■ Task prompt
From the entries below, please gather each line containing the string "table".

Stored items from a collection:
────────────────────────────────────────

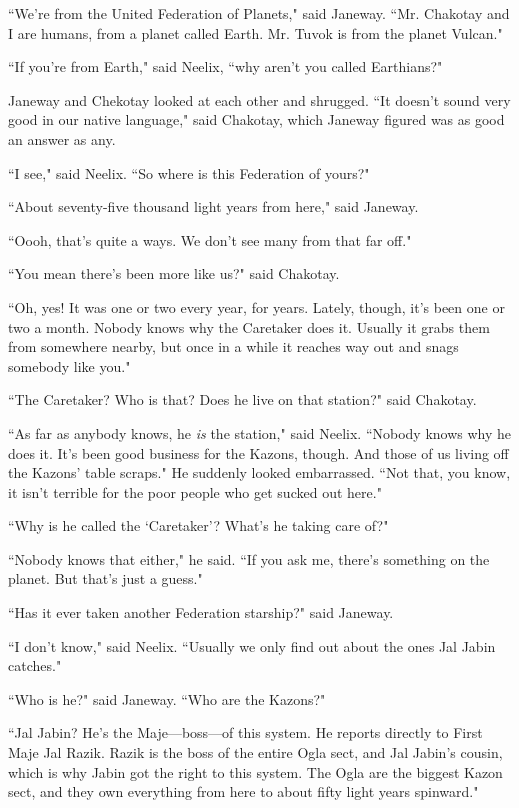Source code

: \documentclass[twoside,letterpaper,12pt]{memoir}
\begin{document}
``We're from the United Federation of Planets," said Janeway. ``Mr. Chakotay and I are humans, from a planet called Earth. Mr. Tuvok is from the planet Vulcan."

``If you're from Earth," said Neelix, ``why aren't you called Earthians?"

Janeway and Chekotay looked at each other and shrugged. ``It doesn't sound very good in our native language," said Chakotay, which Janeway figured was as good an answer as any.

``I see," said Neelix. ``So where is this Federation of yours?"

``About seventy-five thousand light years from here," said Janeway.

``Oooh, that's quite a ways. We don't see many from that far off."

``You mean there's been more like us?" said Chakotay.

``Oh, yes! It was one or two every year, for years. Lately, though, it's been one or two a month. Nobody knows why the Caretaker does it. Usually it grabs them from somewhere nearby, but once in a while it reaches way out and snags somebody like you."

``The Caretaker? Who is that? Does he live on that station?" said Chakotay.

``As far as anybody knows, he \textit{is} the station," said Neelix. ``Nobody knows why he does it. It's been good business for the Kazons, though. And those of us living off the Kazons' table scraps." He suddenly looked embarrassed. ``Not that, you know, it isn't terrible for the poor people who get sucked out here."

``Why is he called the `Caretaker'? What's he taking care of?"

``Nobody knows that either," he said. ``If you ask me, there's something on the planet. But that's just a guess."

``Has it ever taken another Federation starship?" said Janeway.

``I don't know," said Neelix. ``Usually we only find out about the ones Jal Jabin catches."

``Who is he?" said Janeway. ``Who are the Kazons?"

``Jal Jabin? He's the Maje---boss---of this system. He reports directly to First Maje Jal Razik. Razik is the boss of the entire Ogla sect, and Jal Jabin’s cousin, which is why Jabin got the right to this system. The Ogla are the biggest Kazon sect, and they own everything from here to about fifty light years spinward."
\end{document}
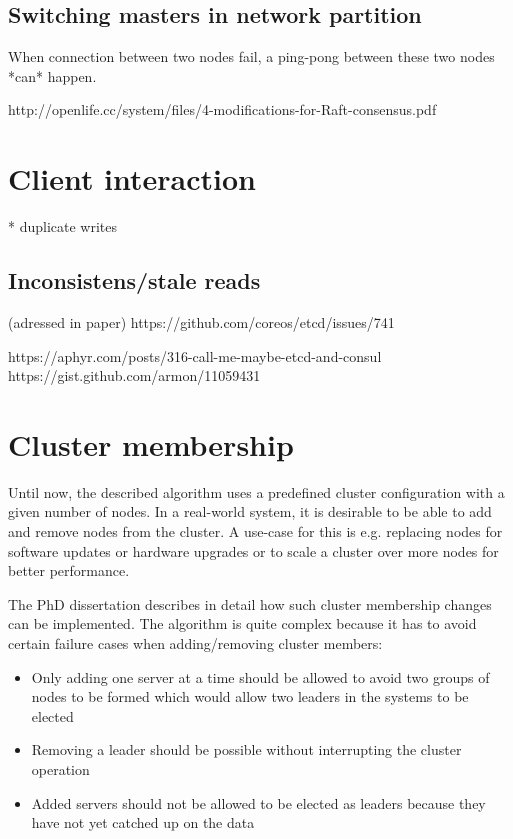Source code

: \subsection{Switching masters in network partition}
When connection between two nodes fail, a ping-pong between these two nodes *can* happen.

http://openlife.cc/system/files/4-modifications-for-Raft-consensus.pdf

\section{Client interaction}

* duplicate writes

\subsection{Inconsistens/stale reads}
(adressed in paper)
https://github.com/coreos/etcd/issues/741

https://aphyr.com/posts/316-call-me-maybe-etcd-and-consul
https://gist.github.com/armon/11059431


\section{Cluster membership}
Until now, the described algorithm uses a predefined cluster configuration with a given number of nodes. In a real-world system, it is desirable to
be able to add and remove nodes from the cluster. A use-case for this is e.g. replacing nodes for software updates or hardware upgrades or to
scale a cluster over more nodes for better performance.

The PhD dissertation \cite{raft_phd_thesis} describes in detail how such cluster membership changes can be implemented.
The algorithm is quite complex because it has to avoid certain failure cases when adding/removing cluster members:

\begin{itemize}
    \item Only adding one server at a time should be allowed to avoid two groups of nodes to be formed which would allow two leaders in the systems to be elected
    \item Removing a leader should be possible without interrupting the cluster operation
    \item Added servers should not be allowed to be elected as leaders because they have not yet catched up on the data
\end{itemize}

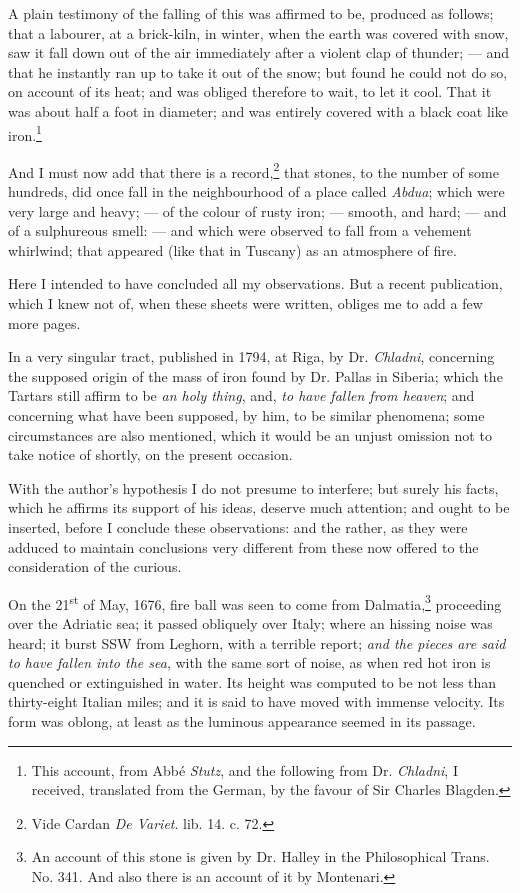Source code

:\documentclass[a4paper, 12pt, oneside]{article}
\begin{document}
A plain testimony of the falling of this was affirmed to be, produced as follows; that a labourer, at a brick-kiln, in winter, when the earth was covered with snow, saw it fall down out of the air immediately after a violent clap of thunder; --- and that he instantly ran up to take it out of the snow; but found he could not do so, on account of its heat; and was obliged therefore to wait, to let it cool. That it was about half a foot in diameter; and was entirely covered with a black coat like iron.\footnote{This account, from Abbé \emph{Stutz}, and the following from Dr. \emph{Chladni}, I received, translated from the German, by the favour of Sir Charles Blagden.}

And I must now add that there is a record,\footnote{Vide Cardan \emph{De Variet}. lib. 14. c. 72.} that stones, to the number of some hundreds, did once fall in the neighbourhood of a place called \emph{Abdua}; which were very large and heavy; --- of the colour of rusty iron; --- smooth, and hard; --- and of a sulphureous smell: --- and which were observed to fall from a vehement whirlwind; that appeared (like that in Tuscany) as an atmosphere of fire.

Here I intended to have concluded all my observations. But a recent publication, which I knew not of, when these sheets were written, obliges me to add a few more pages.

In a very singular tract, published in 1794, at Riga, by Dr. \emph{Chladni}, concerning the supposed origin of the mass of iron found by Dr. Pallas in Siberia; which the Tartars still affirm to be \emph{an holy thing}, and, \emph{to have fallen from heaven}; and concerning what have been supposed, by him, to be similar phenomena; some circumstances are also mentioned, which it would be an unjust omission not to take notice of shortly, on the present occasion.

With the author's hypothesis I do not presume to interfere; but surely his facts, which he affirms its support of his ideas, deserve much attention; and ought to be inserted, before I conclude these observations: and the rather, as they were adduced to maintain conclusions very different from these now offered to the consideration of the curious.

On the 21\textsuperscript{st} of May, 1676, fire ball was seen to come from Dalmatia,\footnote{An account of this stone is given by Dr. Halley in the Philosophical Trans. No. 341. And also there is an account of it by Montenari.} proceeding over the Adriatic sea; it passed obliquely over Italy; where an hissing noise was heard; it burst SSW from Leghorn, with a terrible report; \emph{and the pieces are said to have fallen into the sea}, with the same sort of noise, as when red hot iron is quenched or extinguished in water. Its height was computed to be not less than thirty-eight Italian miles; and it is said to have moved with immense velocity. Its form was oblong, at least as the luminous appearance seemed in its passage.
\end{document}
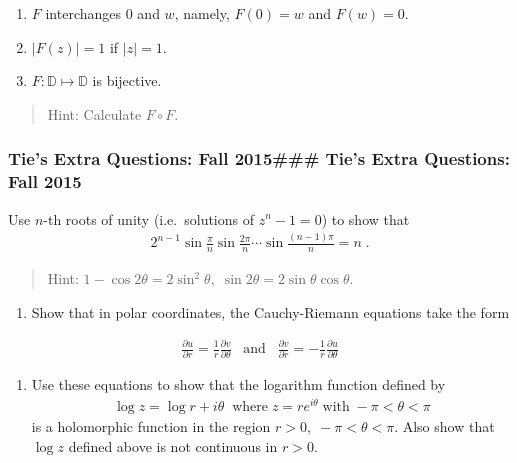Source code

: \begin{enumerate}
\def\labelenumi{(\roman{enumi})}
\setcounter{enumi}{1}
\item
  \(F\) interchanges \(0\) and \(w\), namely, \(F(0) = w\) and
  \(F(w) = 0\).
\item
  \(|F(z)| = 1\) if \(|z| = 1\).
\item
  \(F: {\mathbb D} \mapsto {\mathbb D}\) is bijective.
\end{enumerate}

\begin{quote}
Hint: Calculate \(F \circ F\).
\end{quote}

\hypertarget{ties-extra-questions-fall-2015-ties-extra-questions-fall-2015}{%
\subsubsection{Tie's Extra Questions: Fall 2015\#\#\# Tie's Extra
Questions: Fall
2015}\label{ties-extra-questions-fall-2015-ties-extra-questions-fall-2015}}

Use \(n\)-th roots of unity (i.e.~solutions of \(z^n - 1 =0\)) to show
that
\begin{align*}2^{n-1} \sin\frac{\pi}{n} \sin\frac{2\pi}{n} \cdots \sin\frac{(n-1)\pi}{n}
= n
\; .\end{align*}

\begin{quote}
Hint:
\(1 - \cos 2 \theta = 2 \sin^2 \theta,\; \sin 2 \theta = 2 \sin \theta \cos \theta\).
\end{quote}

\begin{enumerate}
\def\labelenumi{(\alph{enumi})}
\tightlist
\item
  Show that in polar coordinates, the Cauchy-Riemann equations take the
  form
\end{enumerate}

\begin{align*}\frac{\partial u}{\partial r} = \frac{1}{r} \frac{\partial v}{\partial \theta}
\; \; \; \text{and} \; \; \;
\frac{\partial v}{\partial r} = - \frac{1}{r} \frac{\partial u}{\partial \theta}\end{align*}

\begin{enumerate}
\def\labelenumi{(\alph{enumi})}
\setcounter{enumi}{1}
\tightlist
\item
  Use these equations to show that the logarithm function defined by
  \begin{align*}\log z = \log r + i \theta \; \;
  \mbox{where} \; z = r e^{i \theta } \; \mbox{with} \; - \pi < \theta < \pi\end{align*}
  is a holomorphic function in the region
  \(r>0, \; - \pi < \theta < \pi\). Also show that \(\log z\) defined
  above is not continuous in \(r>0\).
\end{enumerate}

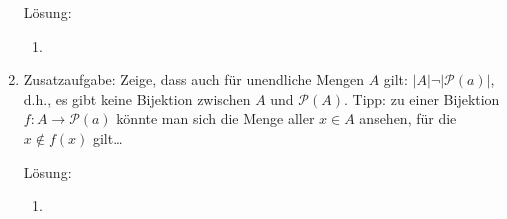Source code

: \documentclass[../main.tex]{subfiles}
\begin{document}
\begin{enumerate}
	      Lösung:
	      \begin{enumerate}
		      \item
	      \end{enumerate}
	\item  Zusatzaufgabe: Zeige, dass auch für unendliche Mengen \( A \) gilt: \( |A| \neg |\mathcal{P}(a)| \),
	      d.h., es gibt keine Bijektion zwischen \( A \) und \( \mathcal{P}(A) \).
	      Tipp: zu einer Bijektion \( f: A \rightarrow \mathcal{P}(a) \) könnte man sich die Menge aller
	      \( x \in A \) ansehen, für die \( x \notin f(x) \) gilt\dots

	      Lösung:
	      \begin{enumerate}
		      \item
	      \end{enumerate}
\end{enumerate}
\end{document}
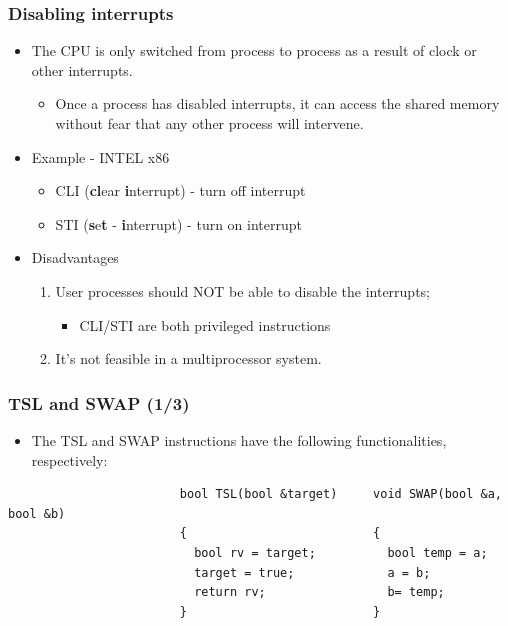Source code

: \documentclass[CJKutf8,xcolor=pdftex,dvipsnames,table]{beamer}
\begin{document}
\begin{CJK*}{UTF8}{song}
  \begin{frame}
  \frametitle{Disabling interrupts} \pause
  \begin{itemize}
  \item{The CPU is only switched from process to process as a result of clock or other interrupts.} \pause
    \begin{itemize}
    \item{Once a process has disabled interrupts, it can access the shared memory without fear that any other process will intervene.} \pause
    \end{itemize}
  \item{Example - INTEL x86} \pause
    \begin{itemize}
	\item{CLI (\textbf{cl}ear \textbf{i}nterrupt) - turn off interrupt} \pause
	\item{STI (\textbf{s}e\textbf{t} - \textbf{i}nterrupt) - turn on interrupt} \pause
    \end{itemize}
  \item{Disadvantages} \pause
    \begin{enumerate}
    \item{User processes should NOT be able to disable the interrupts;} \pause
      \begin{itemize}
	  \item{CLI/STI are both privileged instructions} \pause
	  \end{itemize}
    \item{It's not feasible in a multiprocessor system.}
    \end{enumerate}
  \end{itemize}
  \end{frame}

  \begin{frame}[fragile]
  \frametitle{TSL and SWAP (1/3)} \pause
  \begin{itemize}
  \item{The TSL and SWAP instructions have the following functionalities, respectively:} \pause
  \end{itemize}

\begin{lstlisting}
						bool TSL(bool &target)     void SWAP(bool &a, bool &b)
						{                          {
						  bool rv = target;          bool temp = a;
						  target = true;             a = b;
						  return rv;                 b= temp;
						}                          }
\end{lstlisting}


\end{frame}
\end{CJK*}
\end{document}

────────────────────────────────────────

■ The answer
``As far as anybody knows, he \textit{is} the station," said Neelix. ``Nobody knows why he does it. It's been good business for the Kazons, though. And those of us living off the Kazons' table scraps." He suddenly looked embarrassed. ``Not that, you know, it isn't terrible for the poor people who get sucked out here."
: \documentclass[CJKutf8,xcolor=pdftex,dvipsnames,table]{beamer}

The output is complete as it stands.